• [JOB] Reproduce the listing below word for word, with no pictures.
(DATA Opens)
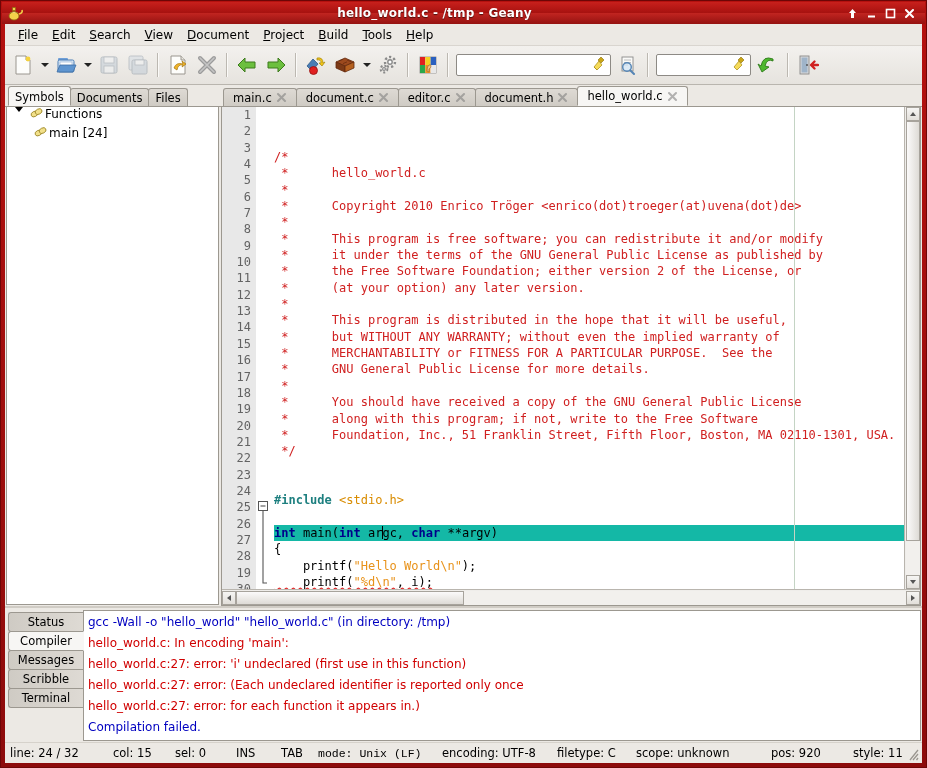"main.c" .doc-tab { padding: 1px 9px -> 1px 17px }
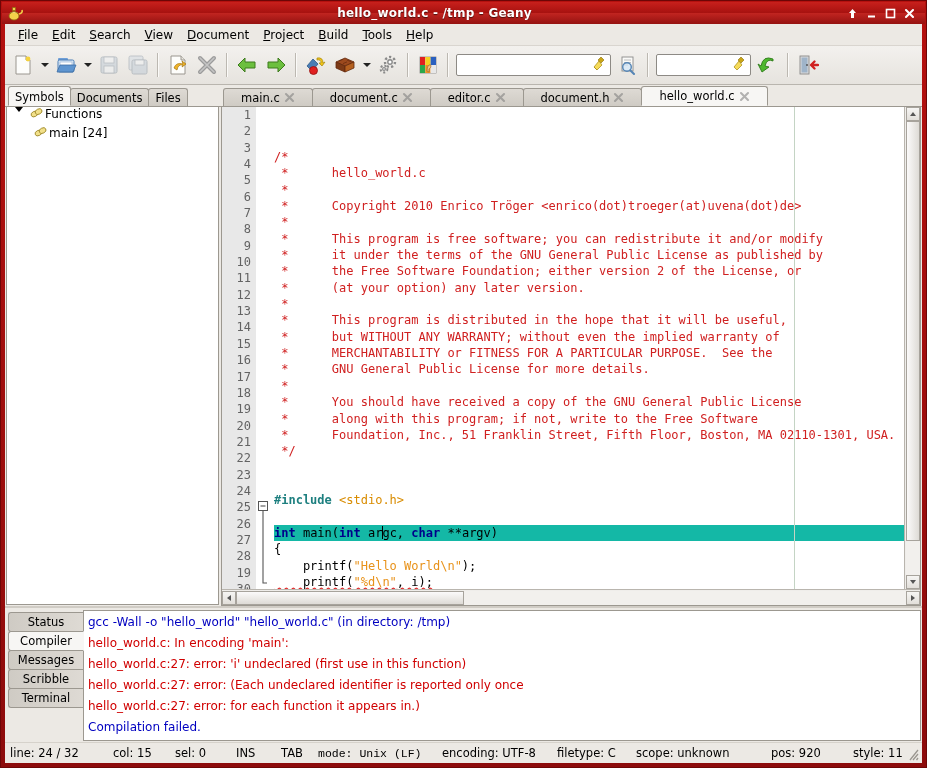"int main(int argc, char **argv)" .code .ln.cur { background: #14b8a6 -> #ec4899 }
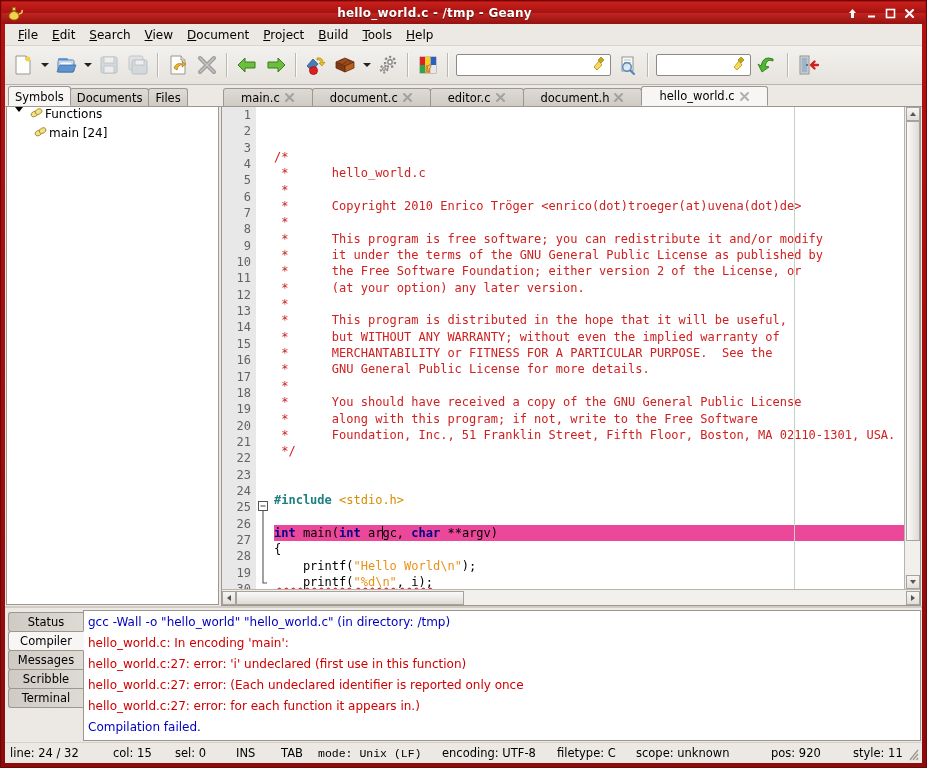"Status" div.msg-tabs { html: <div> <div>Status</div> <div>Compiler</div> <div>Messages</div> <div>Scribble</div> <div>Terminal</div> </div> -> none }
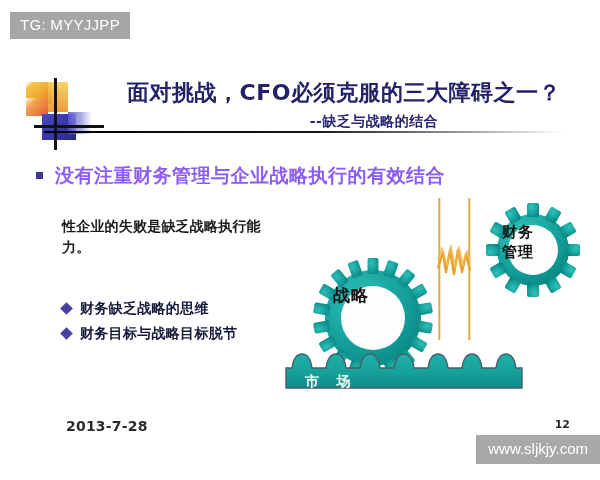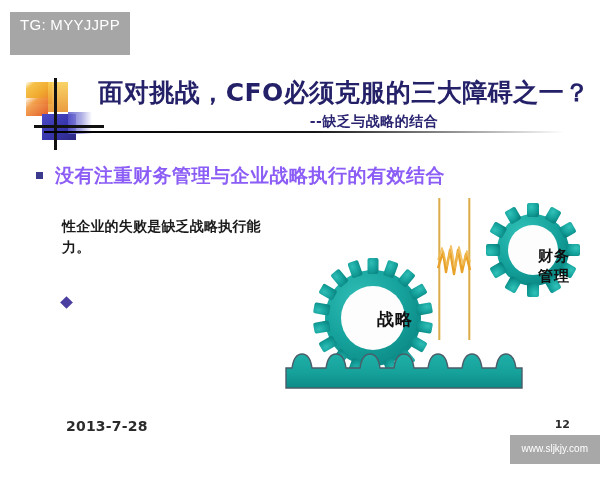"TG: MYYJJPP" #tg-watermark { padding: 3px 10px 20px 10px -> 3px 10px 4px 10px }
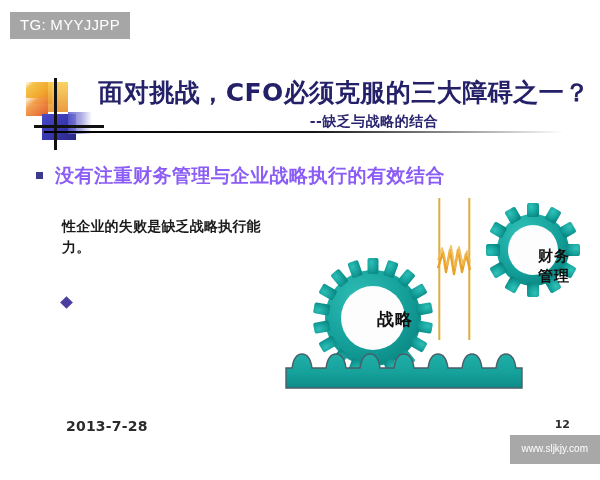"面对挑战，CFO必须克服的三大障碍之一？" #slide-title { font-size: 25px -> 22px }
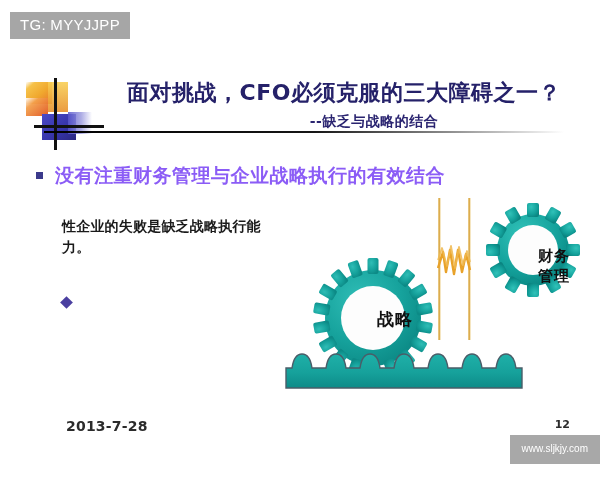"财务" .gear-label { margin-top: 24px -> none; text-align: right -> left }
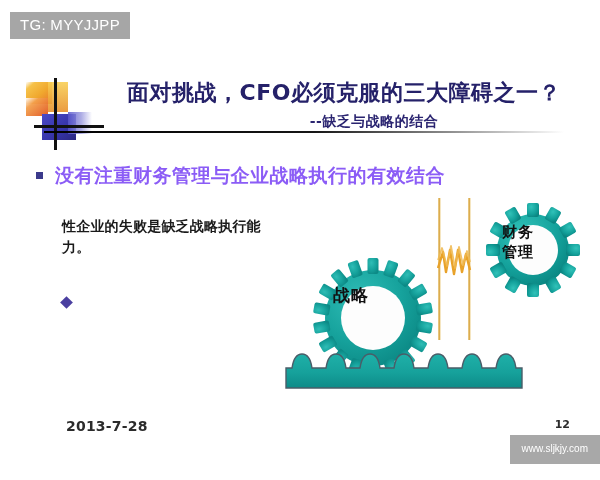"财务缺乏战略的思维" span.txt { html: none -> <span>财务缺乏战略的思维</span> }
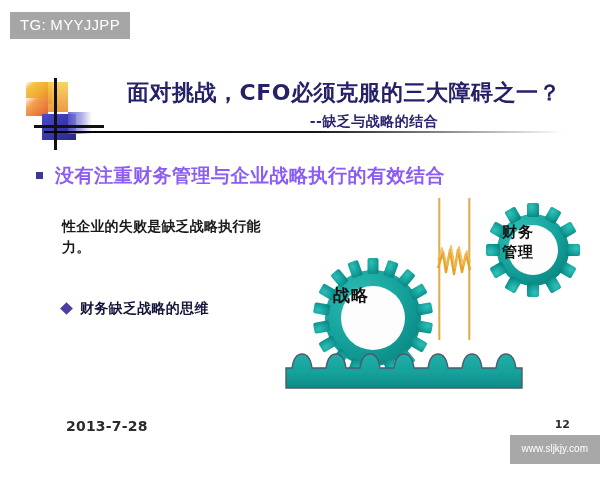"财务目标与战略目标脱节" div.sub-bullet { html: none -> <div> <span></span> <span>财务目标与战略目标脱节</span> </div> }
(DATA Closes)
• [RESULT FOR THIS TASK]
"main.c" .doc-tab { padding: 1px 9px -> 1px 17px }
"int main(int argc, char **argv)" .code .ln.cur { background: #14b8a6 -> #ec4899 }
"Status" div.msg-tabs { html: <div> <div>Status</div> <div>Compiler</div> <div>Messages</div> <div>Scribble</div> <div>Terminal</div> </div> -> none }
"TG: MYYJJPP" #tg-watermark { padding: 3px 10px 20px 10px -> 3px 10px 4px 10px }
"面对挑战，CFO必须克服的三大障碍之一？" #slide-title { font-size: 25px -> 22px }
"财务" .gear-label { margin-top: 24px -> none; text-align: right -> left }
"财务缺乏战略的思维" span.txt { html: none -> <span>财务缺乏战略的思维</span> }
"财务目标与战略目标脱节" div.sub-bullet { html: none -> <div> <span></span> <span>财务目标与战略目标脱节</span> </div> }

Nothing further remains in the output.